Grayscale and Gamma Tracking
The CQ32G2S’s initial grayscale measurement shows some conflict. If you just take the average error number, you will conclude that it doesn’t need calibration. But looking at the top chart, you can see some green errors in the 10-30% range. These can be seen in both test patterns and content. Green is the color most easily resolved by the human eye. In other words, green errors are bad. Gamma also runs a bit light which robs the image of depth and dimension.
My first calibration attempt was a fail; I could make no improvement. But when I set gamma to 3, the results were better. All grayscale errors were reduced to invisible levels and the darker gamma made the image pop. You’ll see in the next section that it also improves color saturation, measurably and visibly. Gamma is still a bit off the mark, but the image looks significantly better than before.

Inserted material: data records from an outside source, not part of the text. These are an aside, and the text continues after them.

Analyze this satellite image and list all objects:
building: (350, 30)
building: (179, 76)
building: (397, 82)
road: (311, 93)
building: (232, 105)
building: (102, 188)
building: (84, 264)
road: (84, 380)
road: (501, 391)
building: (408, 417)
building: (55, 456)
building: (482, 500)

If you want to use sRGB, that mode is available in the Color Setup menu. Its gamma tracks almost perfectly except for the 10% step which is too light. A slight purple tint shows up around 70% but this error is harder to spot than the green issues I noted earlier. This is good performance.

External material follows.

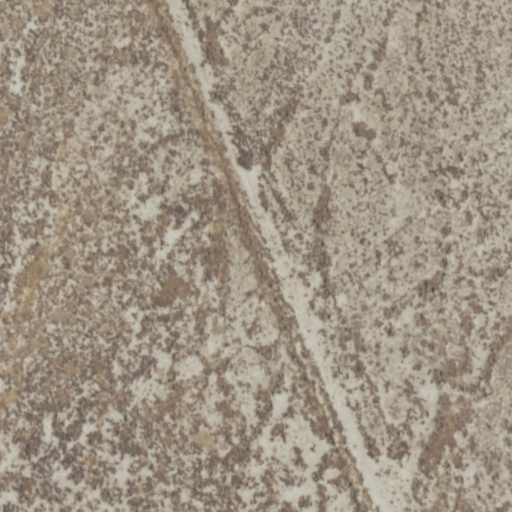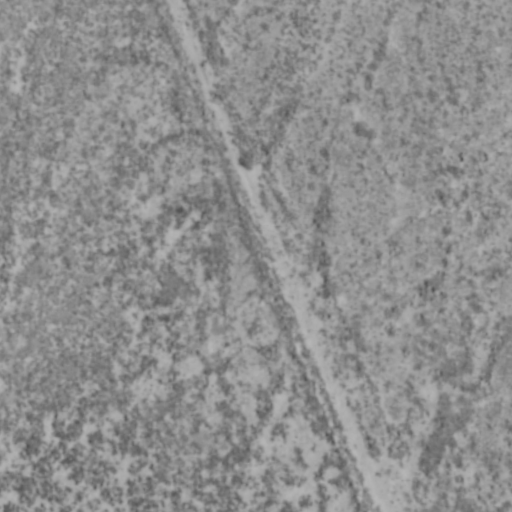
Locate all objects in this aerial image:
crop: (256, 256)
road: (316, 256)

Usually, I would say that a 2.73dE average grayscale error is low enough that calibration is not required. But the CQ32G2S’s grayscale tracking is not linear, so there are visible issues that should be corrected. It’s still better out of the box than the Galax or Cooler Master screens though.
1.21dE is a huge improvement and even though the CQ32G2S is in fifth place, there are now no visible errors.
The gamma scores are a bit skewed by the luminance values in the midtones and highlights. But these results are decent. Ultimately, I couldn’t get a perfect 2.2 gamma value but the settings I arrived at show the CQ32G2S’s full potential.
Color Gamut Accuracy
Looking at the color charts, one would again think that the CQ32G2S doesn’t need calibration. A 1.91dE average is quite low. But red and green both have upward potential in the saturation department. These are small but visible differences. It all comes down to gamma. The darker Gamma 3 setting makes a clear difference in quality.
The sRGB mode is visually perfect, a good thing since it can’t be calibrated. With a 1.53dE average error, the CQ32G2S is more than qualified for critical applications where accuracy is required.
There are no bad monitors here but the CQ32G2S is comfortably in the top four for color accuracy. 1.82dE is an excellent score, especially considering the price. It’s significantly less expensive than the NZXT and costs less than the smaller HyperX Armada 27.
In the gamut volume test, the CQ32G2S tests at an average level with 87.82% coverage of DCI-P3. The deficiency occurs in the green primary which is typical of wide gamut displays. The bottom four panels will look about the same to the naked eye. The Cooler Master and Gigabyte will have more saturated red hues. When sRGB coverage is compared, the CQ32G2S comes closest to 100% which is ideal.
Test Takeaway: The CQ32G2S needs some tweaking for the best color accuracy but the effort is worth it. Gamma is the governing factor. It’s too light out of the box. Once I changed to Gamma 3, the monitor came alive. For less than $300, this level of precision is hard to beat.